Reduction of blood pressure was similar and satisfactory during treatment with both drugs. Glucose uptake mediated by insulin was measured during a euglycaemic hyperinsulinaemic clamp to evaluate patients' sensitivity to insulin. Glucose uptake decreased from 5.6 to 4.5 mg/kg/min when patients were taking metoprolol and from 5.6 to 4.9 mg/kg/min when they were taking atenolol. Both drugs caused a small increase in fasting plasma insulin and blood glucose concentrations and glycated haemoglobin concentration. Despite decreased sensitivity to insulin the increase in insulin concentration in response to an intravenous glucose tolerance test was small, suggesting inhibition of release of insulin. Very low density lipoprotein and low density lipoprotein triglyceride concentrations were increased with both drugs and high density lipoprotein cholesterol concentration was decreased. Low density lipoprotein cholesterol concentration was not affected.

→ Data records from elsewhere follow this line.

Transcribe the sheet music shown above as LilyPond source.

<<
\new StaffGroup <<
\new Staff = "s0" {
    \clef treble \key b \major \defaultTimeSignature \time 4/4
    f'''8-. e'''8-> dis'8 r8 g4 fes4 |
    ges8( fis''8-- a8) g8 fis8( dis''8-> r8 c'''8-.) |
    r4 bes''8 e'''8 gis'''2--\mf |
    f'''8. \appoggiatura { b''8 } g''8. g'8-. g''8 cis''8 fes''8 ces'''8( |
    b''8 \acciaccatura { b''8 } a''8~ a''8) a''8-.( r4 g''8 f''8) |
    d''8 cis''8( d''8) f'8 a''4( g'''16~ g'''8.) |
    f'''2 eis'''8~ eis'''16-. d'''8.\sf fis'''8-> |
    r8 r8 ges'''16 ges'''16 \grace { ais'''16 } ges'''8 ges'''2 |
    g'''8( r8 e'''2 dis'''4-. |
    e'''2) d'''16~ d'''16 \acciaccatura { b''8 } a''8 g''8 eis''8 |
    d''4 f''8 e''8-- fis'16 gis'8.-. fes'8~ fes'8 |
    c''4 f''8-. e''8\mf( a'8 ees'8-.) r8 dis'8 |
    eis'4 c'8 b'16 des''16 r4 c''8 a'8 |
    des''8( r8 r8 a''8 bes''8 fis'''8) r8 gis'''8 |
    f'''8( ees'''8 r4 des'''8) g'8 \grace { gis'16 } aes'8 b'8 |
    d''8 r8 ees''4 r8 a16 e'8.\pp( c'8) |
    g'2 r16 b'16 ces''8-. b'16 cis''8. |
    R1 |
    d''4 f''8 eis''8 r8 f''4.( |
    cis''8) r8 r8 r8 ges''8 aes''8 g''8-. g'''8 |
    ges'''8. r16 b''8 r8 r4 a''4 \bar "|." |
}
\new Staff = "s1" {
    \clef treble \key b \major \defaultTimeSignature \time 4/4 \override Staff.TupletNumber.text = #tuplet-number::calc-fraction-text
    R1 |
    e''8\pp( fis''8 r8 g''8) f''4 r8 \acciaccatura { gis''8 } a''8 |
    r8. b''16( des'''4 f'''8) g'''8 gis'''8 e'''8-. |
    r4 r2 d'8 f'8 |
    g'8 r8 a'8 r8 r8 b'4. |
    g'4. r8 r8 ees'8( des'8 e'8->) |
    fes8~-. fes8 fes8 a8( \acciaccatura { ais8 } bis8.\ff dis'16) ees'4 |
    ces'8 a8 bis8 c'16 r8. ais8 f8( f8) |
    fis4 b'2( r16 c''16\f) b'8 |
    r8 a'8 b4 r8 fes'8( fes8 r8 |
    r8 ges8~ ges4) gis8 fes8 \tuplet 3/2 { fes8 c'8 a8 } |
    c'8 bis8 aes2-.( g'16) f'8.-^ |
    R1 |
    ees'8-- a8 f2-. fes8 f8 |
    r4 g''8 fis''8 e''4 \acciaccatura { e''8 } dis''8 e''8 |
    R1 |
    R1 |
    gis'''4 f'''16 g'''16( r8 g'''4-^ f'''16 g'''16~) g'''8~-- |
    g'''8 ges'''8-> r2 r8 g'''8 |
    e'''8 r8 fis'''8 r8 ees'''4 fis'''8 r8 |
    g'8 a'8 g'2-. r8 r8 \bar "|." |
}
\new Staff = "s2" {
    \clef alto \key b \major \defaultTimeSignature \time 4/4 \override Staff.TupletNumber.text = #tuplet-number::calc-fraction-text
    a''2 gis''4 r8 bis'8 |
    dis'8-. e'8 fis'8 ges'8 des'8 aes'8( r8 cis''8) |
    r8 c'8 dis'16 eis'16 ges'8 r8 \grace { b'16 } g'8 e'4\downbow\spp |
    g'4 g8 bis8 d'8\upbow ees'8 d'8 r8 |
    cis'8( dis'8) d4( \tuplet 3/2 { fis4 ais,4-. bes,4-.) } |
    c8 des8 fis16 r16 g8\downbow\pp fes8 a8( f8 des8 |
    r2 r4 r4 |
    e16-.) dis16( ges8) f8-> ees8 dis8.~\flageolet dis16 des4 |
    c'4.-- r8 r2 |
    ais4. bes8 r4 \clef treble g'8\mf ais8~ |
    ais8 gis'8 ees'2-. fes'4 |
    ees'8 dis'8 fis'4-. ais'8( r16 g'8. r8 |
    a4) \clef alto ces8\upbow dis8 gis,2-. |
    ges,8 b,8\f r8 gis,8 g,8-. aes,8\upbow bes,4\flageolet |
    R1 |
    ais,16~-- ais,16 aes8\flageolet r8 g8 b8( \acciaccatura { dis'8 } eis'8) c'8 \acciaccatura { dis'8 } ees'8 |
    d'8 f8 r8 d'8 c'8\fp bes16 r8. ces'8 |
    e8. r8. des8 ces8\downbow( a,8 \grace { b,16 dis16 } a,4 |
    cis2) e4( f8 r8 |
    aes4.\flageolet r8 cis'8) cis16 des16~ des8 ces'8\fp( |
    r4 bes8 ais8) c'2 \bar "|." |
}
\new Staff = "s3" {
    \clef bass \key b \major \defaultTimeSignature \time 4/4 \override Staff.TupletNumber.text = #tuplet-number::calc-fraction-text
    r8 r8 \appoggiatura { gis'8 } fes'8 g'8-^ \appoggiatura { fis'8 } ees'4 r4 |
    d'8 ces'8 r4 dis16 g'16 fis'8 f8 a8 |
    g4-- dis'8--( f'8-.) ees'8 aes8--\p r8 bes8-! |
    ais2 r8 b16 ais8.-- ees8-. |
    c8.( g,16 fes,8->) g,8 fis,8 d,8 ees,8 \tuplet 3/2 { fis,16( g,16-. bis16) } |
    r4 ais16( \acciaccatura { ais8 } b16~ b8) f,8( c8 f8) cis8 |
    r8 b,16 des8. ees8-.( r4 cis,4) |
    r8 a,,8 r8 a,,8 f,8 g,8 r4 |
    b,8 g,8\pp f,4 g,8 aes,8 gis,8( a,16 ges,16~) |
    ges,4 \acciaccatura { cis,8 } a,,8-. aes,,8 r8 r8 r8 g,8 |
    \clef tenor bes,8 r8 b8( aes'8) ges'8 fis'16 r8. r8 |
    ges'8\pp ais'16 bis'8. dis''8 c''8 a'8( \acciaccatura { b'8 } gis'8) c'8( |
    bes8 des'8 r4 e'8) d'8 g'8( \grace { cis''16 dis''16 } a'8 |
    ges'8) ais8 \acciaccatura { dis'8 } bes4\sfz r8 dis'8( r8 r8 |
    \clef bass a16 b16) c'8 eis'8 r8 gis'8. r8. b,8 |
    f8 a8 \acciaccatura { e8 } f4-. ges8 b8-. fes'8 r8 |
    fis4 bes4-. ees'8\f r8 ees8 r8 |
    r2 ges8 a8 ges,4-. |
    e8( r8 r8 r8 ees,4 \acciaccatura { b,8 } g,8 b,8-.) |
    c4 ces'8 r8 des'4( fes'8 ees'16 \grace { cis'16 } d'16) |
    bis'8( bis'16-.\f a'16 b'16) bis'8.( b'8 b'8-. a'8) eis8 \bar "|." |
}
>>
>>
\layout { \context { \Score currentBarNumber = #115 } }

Long term use of metoprolol and atenolol causes metabolic abnormalities that may be related to the increased incidence of diabetes in patients with hypertension who are treated pharmacologically. These results may help to explain why the two drugs have failed consistently to reduce the incidence of coronary heart disease in several large scale studies.
比较美托洛尔和阿替洛尔对碳水化合物及脂质代谢以及静脉注射葡萄糖负荷后胰岛素反应的影响。
随机、双盲、双模拟、对照交叉试验。
瑞典乌普萨拉大学医院。
60例原发性高血压患者(在服用安慰剂进行4至6周治疗期间,至少两次静息仰卧位舒张压为95 - 119 mmHg),在第一个治疗期随机接受美托洛尔(n = 30)或阿替洛尔(n = 30)治疗。
在为期4至6周的导入期给予安慰剂。随后给予美托洛尔100 mg每日两次或阿替洛尔25 mg每日两次,持续16周。然后交换两种药物,并继续治疗16周。
评估美托洛尔和阿替洛尔治疗对葡萄糖、胰岛素和脂质代谢以及胰岛素介导的葡萄糖处置的影响。
两种药物治疗期间血压下降情况相似且令人满意。在正常血糖高胰岛素钳夹试验期间测量胰岛素介导的葡萄糖摄取,以评估患者对胰岛素的敏感性。服用美托洛尔时,葡萄糖摄取从5.6降至4.5 mg/kg/min,服用阿替洛尔时从5.6降至4.9 mg/kg/min。两种药物均导致空腹血浆胰岛素、血糖浓度和糖化血红蛋白浓度略有升高。尽管对胰岛素的敏感性降低,但静脉葡萄糖耐量试验后胰岛素浓度的升高幅度较小,提示胰岛素释放受到抑制。两种药物均使极低密度脂蛋白和低密度脂蛋白甘油三酯浓度升高,高密度脂蛋白胆固醇浓度降低。低密度脂蛋白胆固醇浓度未受影响。
长期使用美托洛尔和阿替洛尔会导致代谢异常,这可能与高血压患者药物治疗后糖尿病发病率增加有关。这些结果可能有助于解释为何在几项大规模研究中这两种药物一直未能降低冠心病的发病率。